Según EFE, grupos de inmigrantes corrieron hacia el puerto. Temían quedarse sin lugar. La Policía intervino para contener la avalancha y reorganizar el traslado.
También, según EFE, se usaron medidas disuasorias y disparos al aire. Hubo algunos heridos.
Finalmente, 1.700 inmigrantes fueron trasladadas al nuevo centro. El recinto alcanzó su capacidad máxima pocas horas después de abrir.
Cientos de inmigrantes que quedaron fuera regresaron a Benítez y El Trampolín. Algunas personas volvieron a ocupar los espacios vacíos.
El Gobierno de España informó que Ceuta tiene ahora más de 6.000 plazas temporales de acogida. También trabaja en nuevos espacios, entre ellos un campo de fútbol del acuartelamiento de Montesa y una parcela cerca del centro penitenciario de Fuerte Mendizábal.
La apertura ocurrió un día después de la autorización de la Audiencia Nacional. El tribunal había suspendido antes su puesta en funcionamiento tras un recurso del Sindicato Unificado de Policía.
La identificación permitirá determinar la situación administrativa de cada persona. Cuando corresponda legalmente, se iniciarán procedimientos de devolución.
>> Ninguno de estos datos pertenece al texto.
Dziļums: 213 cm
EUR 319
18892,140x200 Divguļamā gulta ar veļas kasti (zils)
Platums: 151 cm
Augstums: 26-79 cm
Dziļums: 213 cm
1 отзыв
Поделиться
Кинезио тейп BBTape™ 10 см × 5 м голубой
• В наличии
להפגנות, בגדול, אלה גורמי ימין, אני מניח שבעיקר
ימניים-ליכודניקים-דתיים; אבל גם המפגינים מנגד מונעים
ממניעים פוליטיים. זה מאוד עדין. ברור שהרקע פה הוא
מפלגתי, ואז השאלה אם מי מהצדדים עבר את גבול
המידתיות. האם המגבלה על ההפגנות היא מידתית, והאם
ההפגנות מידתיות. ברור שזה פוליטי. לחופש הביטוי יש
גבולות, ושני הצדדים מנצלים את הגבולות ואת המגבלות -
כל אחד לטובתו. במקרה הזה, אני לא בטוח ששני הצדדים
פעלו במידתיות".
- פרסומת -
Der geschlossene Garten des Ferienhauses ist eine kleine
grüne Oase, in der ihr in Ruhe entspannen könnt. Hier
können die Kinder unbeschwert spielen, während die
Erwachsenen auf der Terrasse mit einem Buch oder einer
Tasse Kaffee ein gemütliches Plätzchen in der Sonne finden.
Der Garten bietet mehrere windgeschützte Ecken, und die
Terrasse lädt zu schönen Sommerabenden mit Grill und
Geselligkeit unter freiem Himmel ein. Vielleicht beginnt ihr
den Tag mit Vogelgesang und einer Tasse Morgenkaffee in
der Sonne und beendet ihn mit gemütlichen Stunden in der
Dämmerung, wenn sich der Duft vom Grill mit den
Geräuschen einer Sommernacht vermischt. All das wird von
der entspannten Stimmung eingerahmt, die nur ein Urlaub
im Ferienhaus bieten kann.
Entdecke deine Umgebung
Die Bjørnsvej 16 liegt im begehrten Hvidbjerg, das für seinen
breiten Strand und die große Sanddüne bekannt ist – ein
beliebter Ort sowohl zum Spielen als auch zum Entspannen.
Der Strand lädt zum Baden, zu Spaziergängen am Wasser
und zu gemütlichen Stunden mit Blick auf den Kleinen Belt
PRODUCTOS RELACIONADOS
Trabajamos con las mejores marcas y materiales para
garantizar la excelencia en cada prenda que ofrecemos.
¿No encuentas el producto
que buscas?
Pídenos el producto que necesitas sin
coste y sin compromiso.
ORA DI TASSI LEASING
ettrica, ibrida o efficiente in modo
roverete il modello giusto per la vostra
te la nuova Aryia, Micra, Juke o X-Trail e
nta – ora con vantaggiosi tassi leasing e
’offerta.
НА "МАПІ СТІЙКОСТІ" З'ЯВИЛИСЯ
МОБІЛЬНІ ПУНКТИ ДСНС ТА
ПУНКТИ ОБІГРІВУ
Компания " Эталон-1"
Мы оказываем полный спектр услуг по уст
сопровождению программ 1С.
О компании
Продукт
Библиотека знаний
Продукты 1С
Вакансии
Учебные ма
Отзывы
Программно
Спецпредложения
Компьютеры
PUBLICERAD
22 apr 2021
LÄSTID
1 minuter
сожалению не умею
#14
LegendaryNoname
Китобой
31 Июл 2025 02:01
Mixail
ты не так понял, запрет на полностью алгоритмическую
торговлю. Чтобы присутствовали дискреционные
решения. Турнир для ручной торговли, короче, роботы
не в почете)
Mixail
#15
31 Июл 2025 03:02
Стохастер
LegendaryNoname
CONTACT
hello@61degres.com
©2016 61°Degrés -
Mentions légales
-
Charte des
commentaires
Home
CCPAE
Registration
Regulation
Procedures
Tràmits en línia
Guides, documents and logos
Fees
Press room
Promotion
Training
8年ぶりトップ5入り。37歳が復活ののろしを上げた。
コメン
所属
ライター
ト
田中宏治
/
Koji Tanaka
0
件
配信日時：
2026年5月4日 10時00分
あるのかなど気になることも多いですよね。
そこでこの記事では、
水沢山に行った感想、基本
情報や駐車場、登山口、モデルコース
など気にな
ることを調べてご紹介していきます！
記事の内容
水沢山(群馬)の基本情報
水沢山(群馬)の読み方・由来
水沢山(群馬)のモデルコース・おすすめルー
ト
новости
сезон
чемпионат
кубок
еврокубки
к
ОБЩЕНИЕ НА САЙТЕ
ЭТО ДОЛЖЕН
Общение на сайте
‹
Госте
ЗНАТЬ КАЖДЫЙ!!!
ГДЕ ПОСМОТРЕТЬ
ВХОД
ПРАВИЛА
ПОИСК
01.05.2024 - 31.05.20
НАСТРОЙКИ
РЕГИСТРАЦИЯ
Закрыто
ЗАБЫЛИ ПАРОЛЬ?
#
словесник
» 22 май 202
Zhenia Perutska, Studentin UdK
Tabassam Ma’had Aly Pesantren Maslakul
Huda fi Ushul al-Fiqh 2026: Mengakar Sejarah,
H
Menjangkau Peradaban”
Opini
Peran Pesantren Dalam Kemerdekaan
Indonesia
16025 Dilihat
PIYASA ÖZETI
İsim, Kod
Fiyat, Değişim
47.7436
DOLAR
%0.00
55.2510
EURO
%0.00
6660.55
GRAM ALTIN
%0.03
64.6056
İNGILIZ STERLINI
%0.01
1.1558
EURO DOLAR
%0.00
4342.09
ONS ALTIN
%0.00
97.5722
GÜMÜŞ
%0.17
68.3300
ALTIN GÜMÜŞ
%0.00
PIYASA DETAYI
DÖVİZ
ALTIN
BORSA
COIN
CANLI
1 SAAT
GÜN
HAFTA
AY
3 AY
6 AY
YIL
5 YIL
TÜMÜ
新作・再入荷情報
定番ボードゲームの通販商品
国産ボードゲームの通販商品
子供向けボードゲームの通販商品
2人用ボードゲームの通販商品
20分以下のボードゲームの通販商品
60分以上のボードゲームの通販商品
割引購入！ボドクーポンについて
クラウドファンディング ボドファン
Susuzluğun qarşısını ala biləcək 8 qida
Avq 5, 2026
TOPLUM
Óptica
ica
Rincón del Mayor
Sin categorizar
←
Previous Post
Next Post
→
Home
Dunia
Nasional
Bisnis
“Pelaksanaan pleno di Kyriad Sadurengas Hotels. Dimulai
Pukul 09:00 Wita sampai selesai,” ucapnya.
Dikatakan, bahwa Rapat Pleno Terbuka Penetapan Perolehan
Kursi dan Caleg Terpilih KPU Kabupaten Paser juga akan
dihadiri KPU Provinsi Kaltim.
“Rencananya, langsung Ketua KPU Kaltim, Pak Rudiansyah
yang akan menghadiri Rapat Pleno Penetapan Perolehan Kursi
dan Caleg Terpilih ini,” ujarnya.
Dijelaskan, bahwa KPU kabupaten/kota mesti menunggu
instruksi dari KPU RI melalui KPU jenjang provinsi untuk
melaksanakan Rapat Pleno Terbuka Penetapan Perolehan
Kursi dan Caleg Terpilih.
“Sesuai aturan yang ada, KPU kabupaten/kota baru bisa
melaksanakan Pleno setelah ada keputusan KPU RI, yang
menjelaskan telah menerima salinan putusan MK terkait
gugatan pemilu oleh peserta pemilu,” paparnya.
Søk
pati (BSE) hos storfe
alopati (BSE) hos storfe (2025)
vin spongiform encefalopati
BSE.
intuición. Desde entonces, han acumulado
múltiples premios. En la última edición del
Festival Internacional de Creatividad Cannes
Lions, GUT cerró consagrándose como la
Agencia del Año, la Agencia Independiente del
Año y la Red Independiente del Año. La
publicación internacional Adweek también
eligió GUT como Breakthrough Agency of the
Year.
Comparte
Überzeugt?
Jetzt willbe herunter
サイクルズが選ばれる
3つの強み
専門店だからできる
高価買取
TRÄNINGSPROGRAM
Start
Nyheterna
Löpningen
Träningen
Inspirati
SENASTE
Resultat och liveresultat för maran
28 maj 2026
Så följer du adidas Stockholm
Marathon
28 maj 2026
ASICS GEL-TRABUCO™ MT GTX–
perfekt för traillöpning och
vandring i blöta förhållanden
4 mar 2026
Para el contribuyente, el dato central es otro: el aparato estatal ya admite más de 6.000 plazas temporales. La presión sobre la frontera no se resuelve con anuncios. Se resuelve con orden, control y capacidad real.
También queda expuesto un problema de incentivos. Si el cupo se llena en horas, el sistema manda una señal de saturación. Y cuando la burocracia improvisa, la carga recae sobre vecinos, policías y dinero público.